Dusty Cornflower vs Santorini Blue
Dusty Cornflower and Santorini Blue come from the same Benjamin Moore collection. Both sit in the blue family, which is useful context if you're narrowing within a single hue direction. The 8-point LRV gap — 45 for Santorini Blue vs 36 for Dusty Cornflower — means Santorini Blue will open up a space more effectively. Both share a blue character, which means they'll respond to light and surrounding materials in similar ways. ΔE 6.8 means they're clearly different, but not dramatically so — they'd pair well in the same room. Below you'll find 1 real-room photo comparison where both colors appear side by side, plus 5 simulated room previews.

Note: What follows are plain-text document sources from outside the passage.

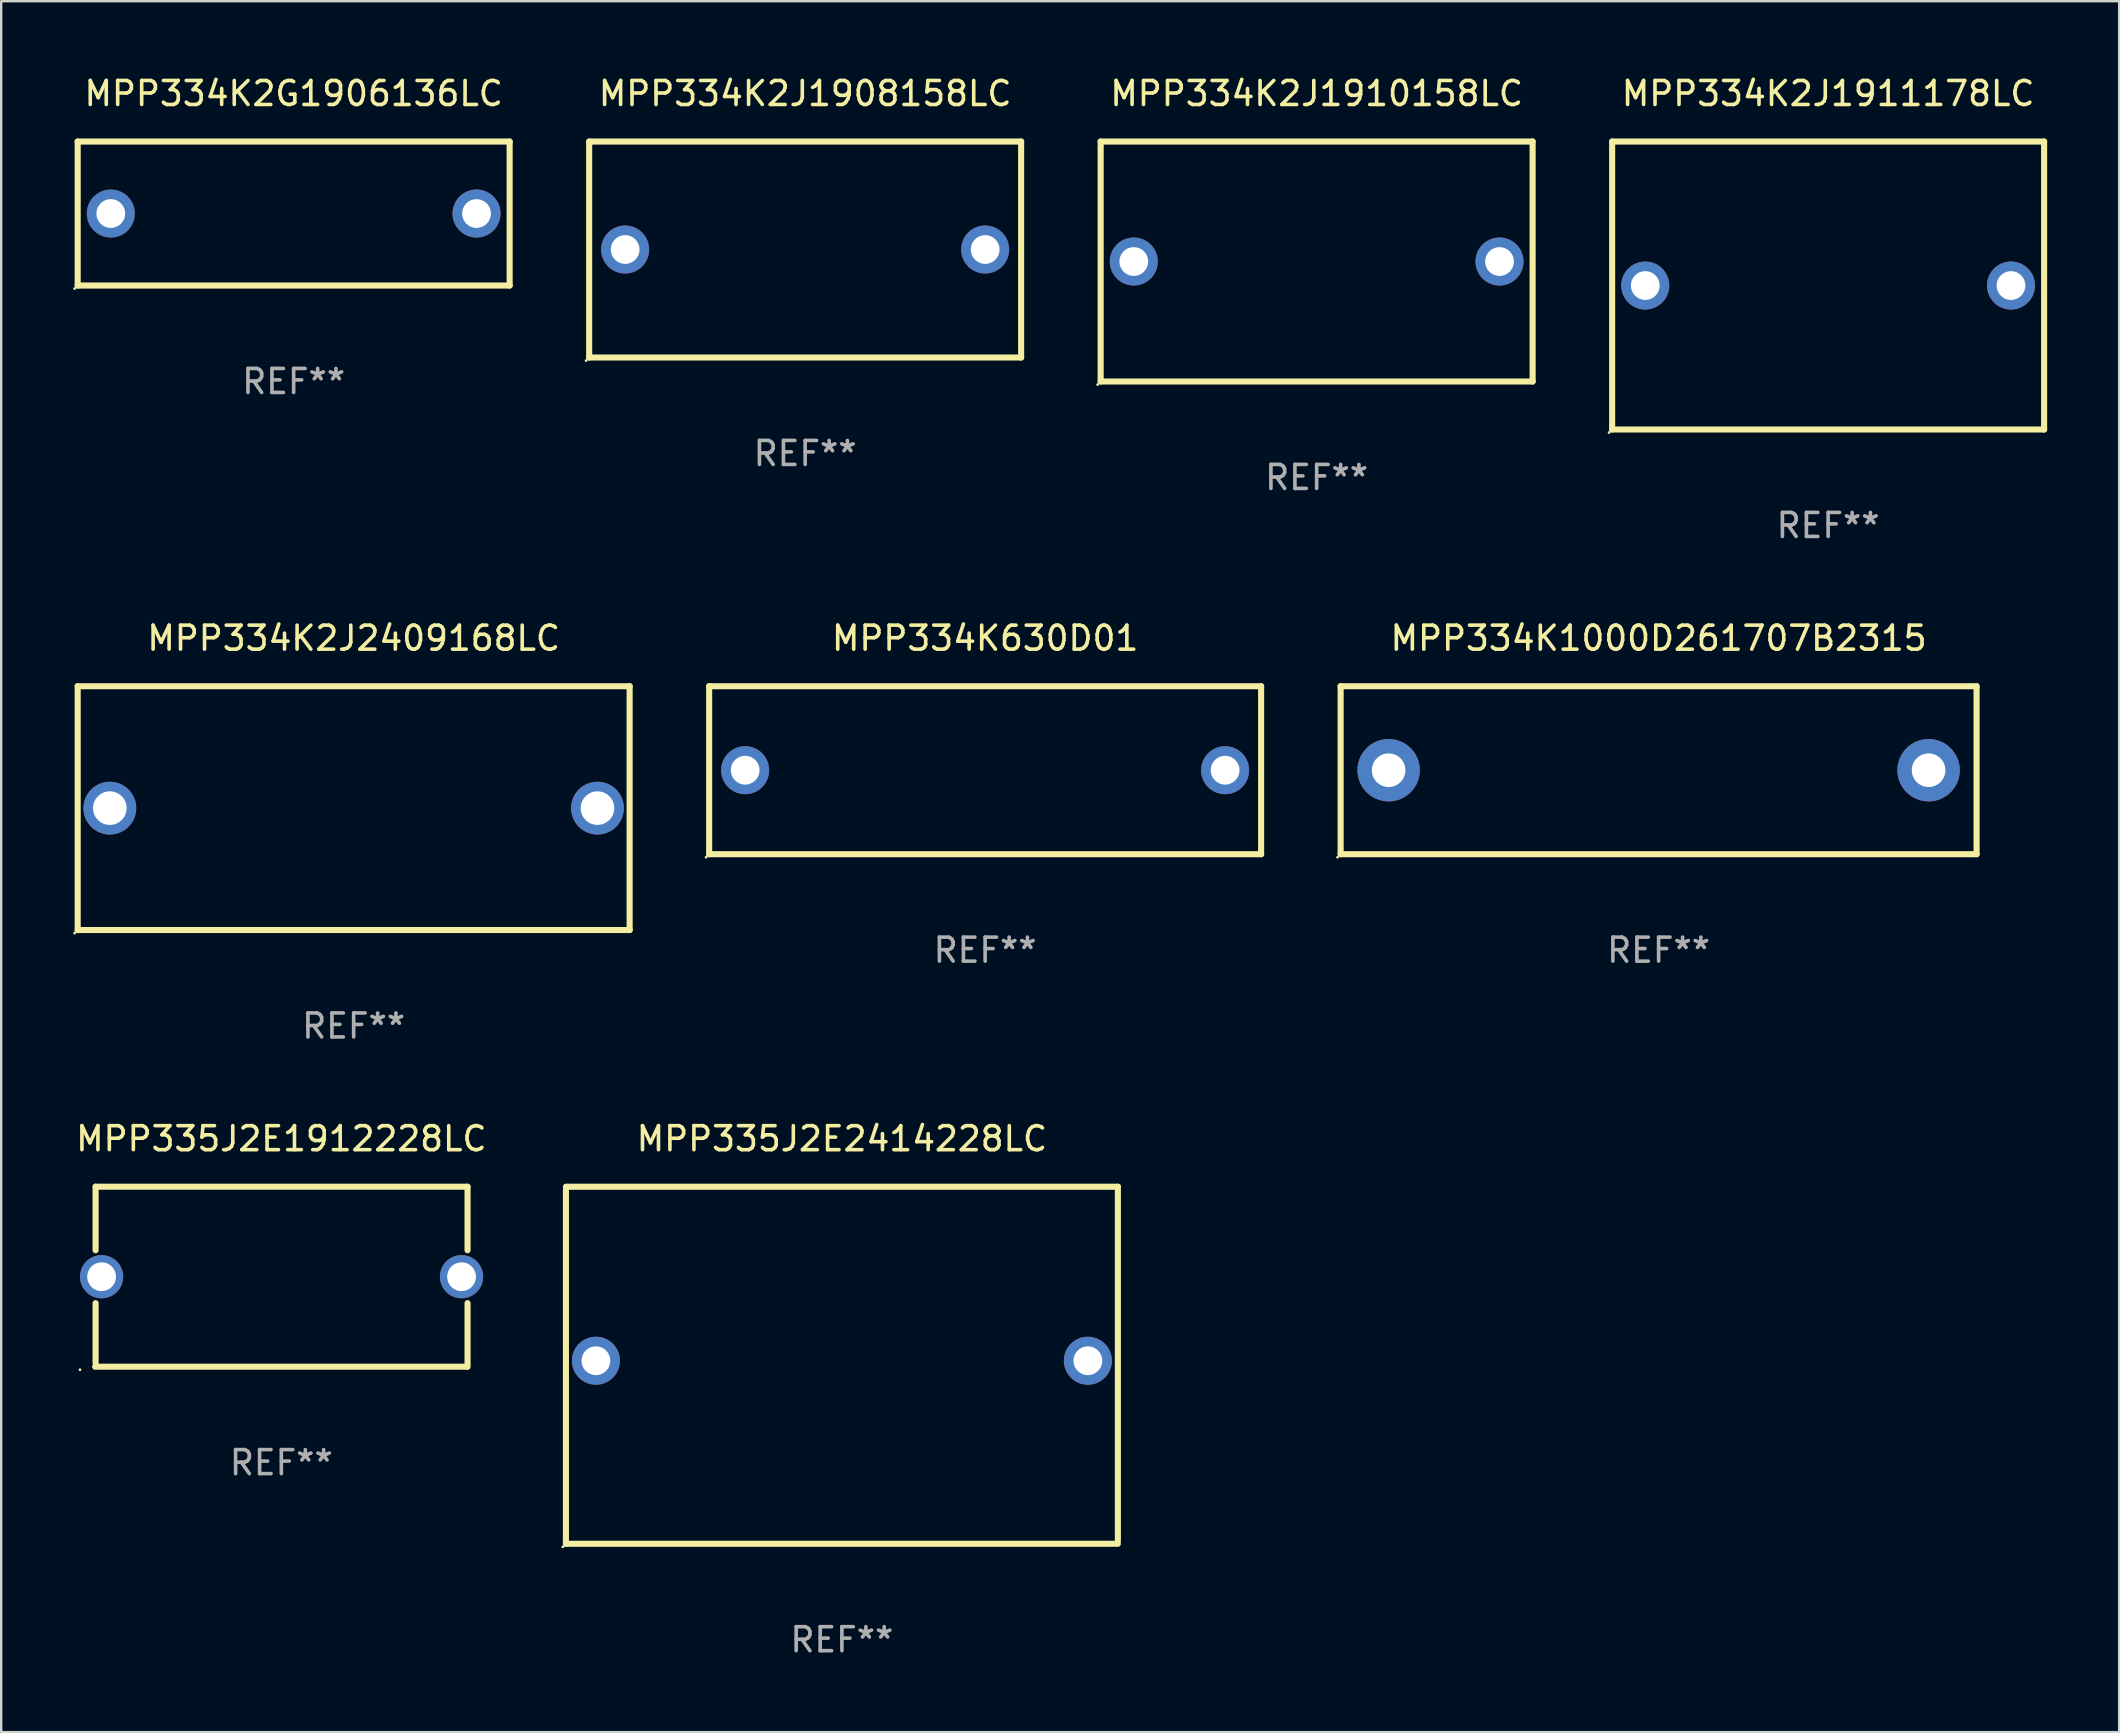
<source format=kicad_pcb>
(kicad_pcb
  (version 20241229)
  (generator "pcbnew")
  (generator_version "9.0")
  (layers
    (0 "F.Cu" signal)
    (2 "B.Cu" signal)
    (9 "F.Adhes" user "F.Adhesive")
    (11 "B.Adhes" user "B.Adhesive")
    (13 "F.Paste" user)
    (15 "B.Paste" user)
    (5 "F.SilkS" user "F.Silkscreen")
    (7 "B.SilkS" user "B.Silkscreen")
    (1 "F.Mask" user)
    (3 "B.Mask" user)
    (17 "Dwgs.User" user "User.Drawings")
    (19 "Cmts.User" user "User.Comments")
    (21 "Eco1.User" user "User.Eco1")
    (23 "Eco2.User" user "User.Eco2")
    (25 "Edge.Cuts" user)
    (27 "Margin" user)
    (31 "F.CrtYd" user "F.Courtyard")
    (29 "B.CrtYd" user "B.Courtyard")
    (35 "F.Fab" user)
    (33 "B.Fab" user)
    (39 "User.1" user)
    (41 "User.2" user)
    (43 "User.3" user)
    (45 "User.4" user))
  (footprint "MPP335J2E1912228LC"
    (layer "F.Cu")
    (at 8.673 50.151)
    (property "Reference" "MPP335J2E1912228LC" (at 0 -5.75 0) (layer "F.SilkS") (effects (font (size 1 1) (thickness 0.15))))
    (attr through_hole)
    (fp_line (start -7.74 -3.75) (end -7.74 -1.103) (stroke (width 0.254) (type solid)) (layer "F.SilkS"))
    (fp_line (start -7.74 -3.75) (end 7.76 -3.75) (stroke (width 0.254) (type solid)) (layer "F.SilkS"))
    (fp_line (start -7.74 1.103) (end -7.74 3.6) (stroke (width 0.254) (type solid)) (layer "F.SilkS"))
    (fp_line (start 7.74 3.75) (end -7.76 3.75) (stroke (width 0.254) (type solid)) (layer "F.SilkS"))
    (fp_line (start 7.76 -3.75) (end 7.76 -1.103) (stroke (width 0.254) (type solid)) (layer "F.SilkS"))
    (fp_line (start 7.76 1.103) (end 7.76 3.75) (stroke (width 0.254) (type solid)) (layer "F.SilkS"))
    (fp_circle (center -8.39 3.877) (end -8.36 3.877) (stroke (width 0.06) (type solid)) (fill no) (layer "F.SilkS"))
    (fp_text user "REF**" (at 0 7.75 0) (layer "F.Fab") (effects (font (size 1 1) (thickness 0.15))))
    (pad "1" thru_hole circle (at -7.49 0) (size 1.8 1.8) (drill 1.2) (layers "*.Cu" "*.Mask"))
    (pad "2" thru_hole circle (at 7.51 0) (size 1.8 1.8) (drill 1.2) (layers "*.Cu" "*.Mask")))
  (footprint "MPP334K1000D261707B2315"
    (layer "F.Cu")
    (at 66.065 29.045)
    (property "Reference" "MPP334K1000D261707B2315" (at 0 -5.5 0) (layer "F.SilkS") (effects (font (size 1 1) (thickness 0.15))))
    (attr through_hole)
    (fp_line (start -13.25 -3.5) (end 13.25 -3.5) (stroke (width 0.254) (type solid)) (layer "F.SilkS"))
    (fp_line (start -13.25 3.5) (end -13.25 -3.5) (stroke (width 0.254) (type solid)) (layer "F.SilkS"))
    (fp_line (start 13.25 -3.5) (end 13.25 3.5) (stroke (width 0.254) (type solid)) (layer "F.SilkS"))
    (fp_line (start 13.25 3.5) (end -13.25 3.5) (stroke (width 0.254) (type solid)) (layer "F.SilkS"))
    (fp_circle (center -13.377 3.627) (end -13.347 3.627) (stroke (width 0.06) (type solid)) (fill no) (layer "F.SilkS"))
    (fp_text user "REF**" (at 0 7.5 0) (layer "F.Fab") (effects (font (size 1 1) (thickness 0.15))))
    (pad "1" thru_hole circle (at -11.25 0) (size 2.6 2.6) (drill 1.4) (layers "*.Cu" "*.Mask"))
    (pad "2" thru_hole circle (at 11.25 0) (size 2.6 2.6) (drill 1.4) (layers "*.Cu" "*.Mask")))
  (footprint "MPP334K630D01"
    (layer "F.Cu")
    (at 38.001 29.045)
    (property "Reference" "MPP334K630D01" (at 0 -5.5 0) (layer "F.SilkS") (effects (font (size 1 1) (thickness 0.15))))
    (attr through_hole)
    (fp_line (start -11.5 -3.5) (end -11.5 3.5) (stroke (width 0.254) (type solid)) (layer "F.SilkS"))
    (fp_line (start -11.5 -3.5) (end 11.5 -3.5) (stroke (width 0.254) (type solid)) (layer "F.SilkS"))
    (fp_line (start -11.5 3.5) (end 11.5 3.5) (stroke (width 0.254) (type solid)) (layer "F.SilkS"))
    (fp_line (start 11.5 -3.5) (end 11.5 3.5) (stroke (width 0.254) (type solid)) (layer "F.SilkS"))
    (fp_circle (center -11.627 3.627) (end -11.597 3.627) (stroke (width 0.06) (type solid)) (fill no) (layer "F.SilkS"))
    (fp_text user "REF**" (at 0 7.5 0) (layer "F.Fab") (effects (font (size 1 1) (thickness 0.15))))
    (pad "1" thru_hole circle (at -10 0) (size 2 2) (drill 1.2) (layers "*.Cu" "*.Mask"))
    (pad "2" thru_hole circle (at 10 0) (size 2 2) (drill 1.2) (layers "*.Cu" "*.Mask")))
  (footprint "MPP334K2J1910158LC"
    (layer "F.Cu")
    (at 51.815 7.848)
    (property "Reference" "MPP334K2J1910158LC" (at 0 -7 0) (layer "F.SilkS") (effects (font (size 1 1) (thickness 0.15))))
    (attr through_hole)
    (fp_line (start -9 -5) (end 9 -5) (stroke (width 0.254) (type solid)) (layer "F.SilkS"))
    (fp_line (start -9 5) (end -9 -5) (stroke (width 0.254) (type solid)) (layer "F.SilkS"))
    (fp_line (start 9 -5) (end 9 5) (stroke (width 0.254) (type solid)) (layer "F.SilkS"))
    (fp_line (start 9 5) (end -9 5) (stroke (width 0.254) (type solid)) (layer "F.SilkS"))
    (fp_circle (center -9.127 5.127) (end -9.097 5.127) (stroke (width 0.06) (type solid)) (fill no) (layer "F.SilkS"))
    (fp_text user "REF**" (at 0 9 0) (layer "F.Fab") (effects (font (size 1 1) (thickness 0.15))))
    (pad "1" thru_hole circle (at -7.62 0) (size 2 2) (drill 1.2) (layers "*.Cu" "*.Mask"))
    (pad "2" thru_hole circle (at 7.62 0) (size 2 2) (drill 1.2) (layers "*.Cu" "*.Mask")))
  (footprint "MPP334K2J2409168LC"
    (layer "F.Cu")
    (at 11.687 30.625)
    (property "Reference" "MPP334K2J2409168LC" (at 0 -7.08 0) (layer "F.SilkS") (effects (font (size 1 1) (thickness 0.15))))
    (attr through_hole)
    (fp_line (start -11.5 -5.08) (end -11.5 5.08) (stroke (width 0.254) (type solid)) (layer "F.SilkS"))
    (fp_line (start -11.5 -5.08) (end 11.5 -5.08) (stroke (width 0.254) (type solid)) (layer "F.SilkS"))
    (fp_line (start 11.5 5.08) (end -11.5 5.08) (stroke (width 0.254) (type solid)) (layer "F.SilkS"))
    (fp_line (start 11.5 5.08) (end 11.5 -5.08) (stroke (width 0.254) (type solid)) (layer "F.SilkS"))
    (fp_circle (center -11.627 5.207) (end -11.597 5.207) (stroke (width 0.06) (type solid)) (fill no) (layer "F.SilkS"))
    (fp_text user "REF**" (at 0 9.08 0) (layer "F.Fab") (effects (font (size 1 1) (thickness 0.15))))
    (pad "1" thru_hole circle (at -10.16 0) (size 2.2 2.2) (drill 1.4) (layers "*.Cu" "*.Mask"))
    (pad "2" thru_hole circle (at 10.16 0) (size 2.2 2.2) (drill 1.4) (layers "*.Cu" "*.Mask")))
  (footprint "MPP334K2J1911178LC"
    (layer "F.Cu")
    (at 73.129 8.848)
    (property "Reference" "MPP334K2J1911178LC" (at 0 -8 0) (layer "F.SilkS") (effects (font (size 1 1) (thickness 0.15))))
    (attr through_hole)
    (fp_line (start -9 -6) (end 9 -6) (stroke (width 0.254) (type solid)) (layer "F.SilkS"))
    (fp_line (start -9 6) (end -9 -6) (stroke (width 0.254) (type solid)) (layer "F.SilkS"))
    (fp_line (start 9 -6) (end 9 6) (stroke (width 0.254) (type solid)) (layer "F.SilkS"))
    (fp_line (start 9 6) (end -9 6) (stroke (width 0.254) (type solid)) (layer "F.SilkS"))
    (fp_circle (center -9.127 6.127) (end -9.097 6.127) (stroke (width 0.06) (type solid)) (fill no) (layer "F.SilkS"))
    (fp_text user "REF**" (at 0 10 0) (layer "F.Fab") (effects (font (size 1 1) (thickness 0.15))))
    (pad "1" thru_hole circle (at -7.62 0) (size 2 2) (drill 1.2) (layers "*.Cu" "*.Mask"))
    (pad "2" thru_hole circle (at 7.62 0) (size 2 2) (drill 1.2) (layers "*.Cu" "*.Mask")))
  (footprint "MPP334K2G1906136LC"
    (layer "F.Cu")
    (at 9.187 5.848)
    (property "Reference" "MPP334K2G1906136LC" (at 0 -5 0) (layer "F.SilkS") (effects (font (size 1 1) (thickness 0.15))))
    (attr through_hole)
    (fp_line (start -9 -3) (end 9 -3) (stroke (width 0.254) (type solid)) (layer "F.SilkS"))
    (fp_line (start -9 3) (end -9 -3) (stroke (width 0.254) (type solid)) (layer "F.SilkS"))
    (fp_line (start 9 -3) (end 9 3) (stroke (width 0.254) (type solid)) (layer "F.SilkS"))
    (fp_line (start 9 3) (end -9 3) (stroke (width 0.254) (type solid)) (layer "F.SilkS"))
    (fp_circle (center -9.127 3.127) (end -9.097 3.127) (stroke (width 0.06) (type solid)) (fill no) (layer "F.SilkS"))
    (fp_text user "REF**" (at 0 7 0) (layer "F.Fab") (effects (font (size 1 1) (thickness 0.15))))
    (pad "1" thru_hole circle (at -7.62 0) (size 2 2) (drill 1.2) (layers "*.Cu" "*.Mask"))
    (pad "2" thru_hole circle (at 7.62 0) (size 2 2) (drill 1.2) (layers "*.Cu" "*.Mask")))
  (footprint "MPP334K2J1908158LC"
    (layer "F.Cu")
    (at 30.501 7.348)
    (property "Reference" "MPP334K2J1908158LC" (at 0 -6.5 0) (layer "F.SilkS") (effects (font (size 1 1) (thickness 0.15))))
    (attr through_hole)
    (fp_line (start -9 -4.5) (end -9 4.5) (stroke (width 0.254) (type solid)) (layer "F.SilkS"))
    (fp_line (start -9 -4.5) (end 9 -4.5) (stroke (width 0.254) (type solid)) (layer "F.SilkS"))
    (fp_line (start 9 4.5) (end -9 4.5) (stroke (width 0.254) (type solid)) (layer "F.SilkS"))
    (fp_line (start 9 4.5) (end 9 -4.5) (stroke (width 0.254) (type solid)) (layer "F.SilkS"))
    (fp_circle (center -9.127 4.627) (end -9.097 4.627) (stroke (width 0.06) (type solid)) (fill no) (layer "F.SilkS"))
    (fp_text user "REF**" (at 0 8.5 0) (layer "F.Fab") (effects (font (size 1 1) (thickness 0.15))))
    (pad "1" thru_hole circle (at -7.501 -0.000127) (size 2 2) (drill 1.2) (layers "*.Cu" "*.Mask"))
    (pad "2" thru_hole circle (at 7.501 -0.000127) (size 2 2) (drill 1.2) (layers "*.Cu" "*.Mask")))
  (footprint "MPP335J2E2414228LC"
    (layer "F.Cu")
    (at 32.032 53.841)
    (property "Reference" "MPP335J2E2414228LC" (at 0 -9.439 0) (layer "F.SilkS") (effects (font (size 1 1) (thickness 0.15))))
    (attr through_hole)
    (fp_line (start -11.5 -7.439) (end 11.5 -7.439) (stroke (width 0.254) (type solid)) (layer "F.SilkS"))
    (fp_line (start -11.5 7.439) (end -11.5 -7.311) (stroke (width 0.254) (type solid)) (layer "F.SilkS"))
    (fp_line (start 11.5 -7.439) (end 11.5 7.311) (stroke (width 0.254) (type solid)) (layer "F.SilkS"))
    (fp_line (start 11.5 7.439) (end -11.5 7.439) (stroke (width 0.254) (type solid)) (layer "F.SilkS"))
    (fp_circle (center -11.627 7.566) (end -11.597 7.566) (stroke (width 0.06) (type solid)) (fill no) (layer "F.SilkS"))
    (fp_text user "REF**" (at 0 11.439 0) (layer "F.Fab") (effects (font (size 1 1) (thickness 0.15))))
    (pad "1" thru_hole circle (at -10.25 -0.189) (size 2 2) (drill 1.2) (layers "*.Cu" "*.Mask"))
    (pad "2" thru_hole circle (at 10.25 -0.189) (size 2 2) (drill 1.2) (layers "*.Cu" "*.Mask")))
  (gr_rect
    (start -3 -3)
    (end 85.256 69.128)
    (stroke (width 0.1) (type default))
    (fill no)
    (layer "Edge.Cuts")))
</source>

Dusty Cornflower vs Santorini Blue in Real Spaces
1 real room side by side. Dusty Cornflower and Santorini Blue are close enough that the difference can be hard to judge from a chip alone — these photos show how each reads at scale, across different spaces and lighting conditions.
Kitchen Cabinets
Cabinet color is always seen in context — against countertops, backsplash, and hardware — which amplifies undertone differences that might disappear on a plain wall. Santorini Blue returns significantly more light to the room — in a smaller or darker space, that difference in perceived brightness is hard to miss.
Color Details
Dusty Cornflower vs Santorini Blue Simulated Comparison
5 simulated room previews — drag the slider on each to see Dusty Cornflower on one side and Santorini Blue on the other.
Digital color is approximate. These simulations are generated from the manufacturer's hex values and overlaid on grayscale room photos — your screen's calibration, brightness, and viewing angle all affect how they render. Before committing to either color, test physical samples in your own space under the light you actually live with.
More Dusty Cornflower comparisons
See how Dusty Cornflower stacks up against other well-photographed colors across different brands and tones.